I am especially curious because it seems that the correct interpretation, especially in the context of the expression looking like Stokes's theorem, is that $df$ is the differential of $f$ (which if I understand correctly is its derivative, although please note I have not learned differential forms). However, we already defined the derivative of $f$ to be $\frac{df}{dx}$, not $df$.

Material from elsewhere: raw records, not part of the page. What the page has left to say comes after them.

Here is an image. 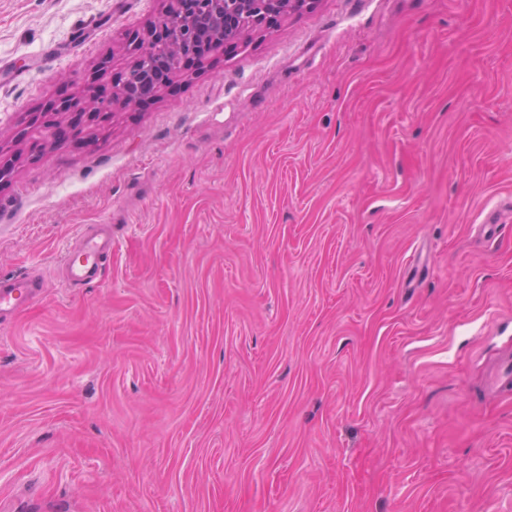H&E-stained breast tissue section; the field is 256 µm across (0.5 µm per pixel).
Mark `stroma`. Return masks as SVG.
I'll list each match as a JSON object with an SVG mask.
<instances>
[{"mask_svg": "<svg viewBox=\"0 0 512 512\" xmlns=\"http://www.w3.org/2000/svg\"><path fill=\"white\" fill-rule=\"evenodd\" d=\"M162 8L0 0V512H512V0H318L46 147ZM112 248V239L105 235H87L63 261L68 282L75 287L91 285L100 278L104 258ZM43 288L42 281L28 275L2 280L0 282V315L29 306ZM487 386L497 393L512 391V359L510 356L501 360L489 370Z\"/></svg>", "mask_w": 512, "mask_h": 512, "instance_id": "35a3bbf8", "label": "stroma"}]
</instances>
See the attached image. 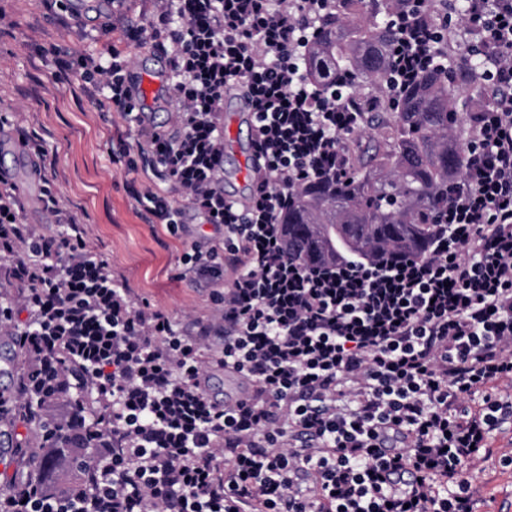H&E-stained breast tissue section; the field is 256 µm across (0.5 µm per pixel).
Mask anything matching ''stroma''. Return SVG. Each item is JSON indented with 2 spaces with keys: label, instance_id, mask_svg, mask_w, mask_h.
<instances>
[{
  "label": "stroma",
  "instance_id": "stroma-1",
  "mask_svg": "<svg viewBox=\"0 0 512 512\" xmlns=\"http://www.w3.org/2000/svg\"><path fill=\"white\" fill-rule=\"evenodd\" d=\"M0 11L10 19L0 27V140L15 141L23 132L47 150L42 174L25 169L21 180L51 183L84 224L87 246L108 261L136 301L167 311L185 327L206 319L213 286L183 276L182 257L192 246L210 247L218 232L189 208L178 230L150 222L128 191L130 183L145 181L128 169L138 152L133 127L121 114L100 108L79 68L65 64L113 46L132 66L150 72L155 51L119 40L108 9L101 19H81L62 0H0ZM252 180L245 154L229 141L222 187L246 196ZM468 476L476 512H512V467L492 458Z\"/></svg>",
  "mask_w": 512,
  "mask_h": 512
}]
</instances>
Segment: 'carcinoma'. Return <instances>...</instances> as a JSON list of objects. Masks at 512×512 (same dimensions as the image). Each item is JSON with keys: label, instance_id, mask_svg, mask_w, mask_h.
Wrapping results in <instances>:
<instances>
[{"label": "carcinoma", "instance_id": "carcinoma-1", "mask_svg": "<svg viewBox=\"0 0 512 512\" xmlns=\"http://www.w3.org/2000/svg\"><path fill=\"white\" fill-rule=\"evenodd\" d=\"M340 2L342 7L316 21L304 74L324 92L344 85L379 90L388 81L387 19L394 4ZM454 114L448 73L438 69L406 89L401 111L371 113L347 174L306 186L282 218L293 254L312 264L344 252L422 255L432 213L448 200V183L466 167V151L452 135Z\"/></svg>", "mask_w": 512, "mask_h": 512}]
</instances>
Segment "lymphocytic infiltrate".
<instances>
[{
  "instance_id": "f902f5d3",
  "label": "lymphocytic infiltrate",
  "mask_w": 512,
  "mask_h": 512,
  "mask_svg": "<svg viewBox=\"0 0 512 512\" xmlns=\"http://www.w3.org/2000/svg\"><path fill=\"white\" fill-rule=\"evenodd\" d=\"M112 28L169 56L179 102L170 133L137 121L139 158L158 188L134 190L153 223L176 228L181 202L222 234L193 247L185 273L216 283L196 333L133 300L46 187L66 236L25 223L0 177V259L15 291L0 338L27 371L11 409L28 422L64 389L101 405L78 445L82 485L7 477L0 512H474L464 470L512 429V0H394L383 94L321 92L302 76L312 23L334 0H152ZM481 57L491 100L471 113L467 165L448 186L424 255L353 254L311 267L282 224L310 181L346 175L347 140L366 108L397 111L421 72L444 67L459 38ZM85 83L133 117L119 51L81 61ZM244 87L256 123L253 191L220 185L227 86ZM25 323H18L19 314ZM246 396L212 403L214 369Z\"/></svg>"
}]
</instances>
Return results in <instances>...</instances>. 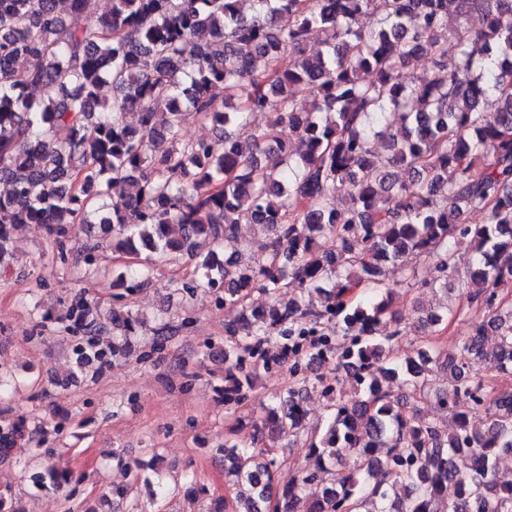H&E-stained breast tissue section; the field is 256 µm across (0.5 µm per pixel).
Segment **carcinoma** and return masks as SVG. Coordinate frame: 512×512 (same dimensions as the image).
Returning <instances> with one entry per match:
<instances>
[{"instance_id":"cac0c4a2","label":"carcinoma","mask_w":512,"mask_h":512,"mask_svg":"<svg viewBox=\"0 0 512 512\" xmlns=\"http://www.w3.org/2000/svg\"><path fill=\"white\" fill-rule=\"evenodd\" d=\"M92 2L69 0L65 16L58 0H0V267L26 224H49L59 237L75 222L95 224L115 251L141 259L118 273L130 287L144 285L151 264L198 256L197 286L222 288L224 303L247 309L224 327V403L254 387L246 351L267 370L292 355L331 357L335 371L352 372L362 397L321 389L329 416L309 445L313 464L284 485L275 483L276 443L300 436L301 402L317 384L272 397L251 446L224 439L235 512H299L301 502L304 512H512V487L495 480L500 455L512 453V391L489 401L481 379L512 367V310L500 301L512 288V0H454L459 16L478 14L483 26L453 32V57L448 0H252L250 18L239 0H111L103 15ZM315 28L325 50L310 54ZM286 52L294 65L283 70ZM421 54L432 68L414 77ZM298 84L313 89L305 112L291 95ZM35 88L48 95L32 96ZM491 95L498 106L488 112ZM130 111L136 127L125 121ZM253 112L274 120L252 128ZM387 116L401 136L368 124ZM190 117L211 122L216 137L182 141ZM394 168L409 177L396 180ZM330 193L343 209L327 205ZM473 209L483 223L463 221ZM240 224L272 233L243 264L216 251ZM452 238L469 240L466 274L481 285L468 296L472 334L453 351L428 345L395 360L388 344L403 328L388 310L393 288L382 268L434 254V281L416 287L446 288L459 272ZM290 288L299 298L281 303ZM255 290L267 306L247 305ZM71 315L87 336L72 349L80 368L108 366L140 324L128 311L102 316L85 295ZM107 321L124 334L104 346L97 336ZM273 339L284 357L263 355ZM435 367L452 383L435 395L454 420L446 437L412 406ZM462 400L484 413L483 427L457 411ZM25 432L22 419L1 422L0 456ZM349 454L361 460L356 472L336 468ZM112 459L132 482L156 484L153 512H165L163 473L145 474L115 451ZM30 480L58 490L73 473L38 467Z\"/></svg>"}]
</instances>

$\newcommand{\bd}{\partial}$The Calculus on Manifolds interpretation of the fundamental theorem of calculus is:
Let $n = 0$. If $a$ and $b$ are real numbers with $a < b$, the closed interval $M = [a, b]$ is an $(n+1)$-manifold with boundary, whose boundary $\bd M = \{b\} - \{a\}$ is the $n$-manifold comprising two points, the left endpoint $a$ with negative orientation and the right endpoint $b$ with positive orientation.
"Integrating" a $0$-form (smooth function) over an oriented $0$-manifold means evaluation multiplied by the sign induced by the orientation.
If $f$ is a smooth $n$-form, i.e., a smooth, real-valued function on $M$ (er, I mean $[a, b]$), then \begin{align*} \int_{a}^{b} f'(x)\, dx &= \int_{[a, b]} df \\ &= \int_{M} df \\ &= \int_{\bd M} f \\ &= \int_{\{b\} - \{a\}} f \\ &= \int_{\{b\}} f - \int_{\{a\}} f \\ &= f(b) - f(a). \end{align*}
This is not a good way to explain the FTC to a calculus student, but it's a fine private realization to have when you study differential forms and integration on manifolds.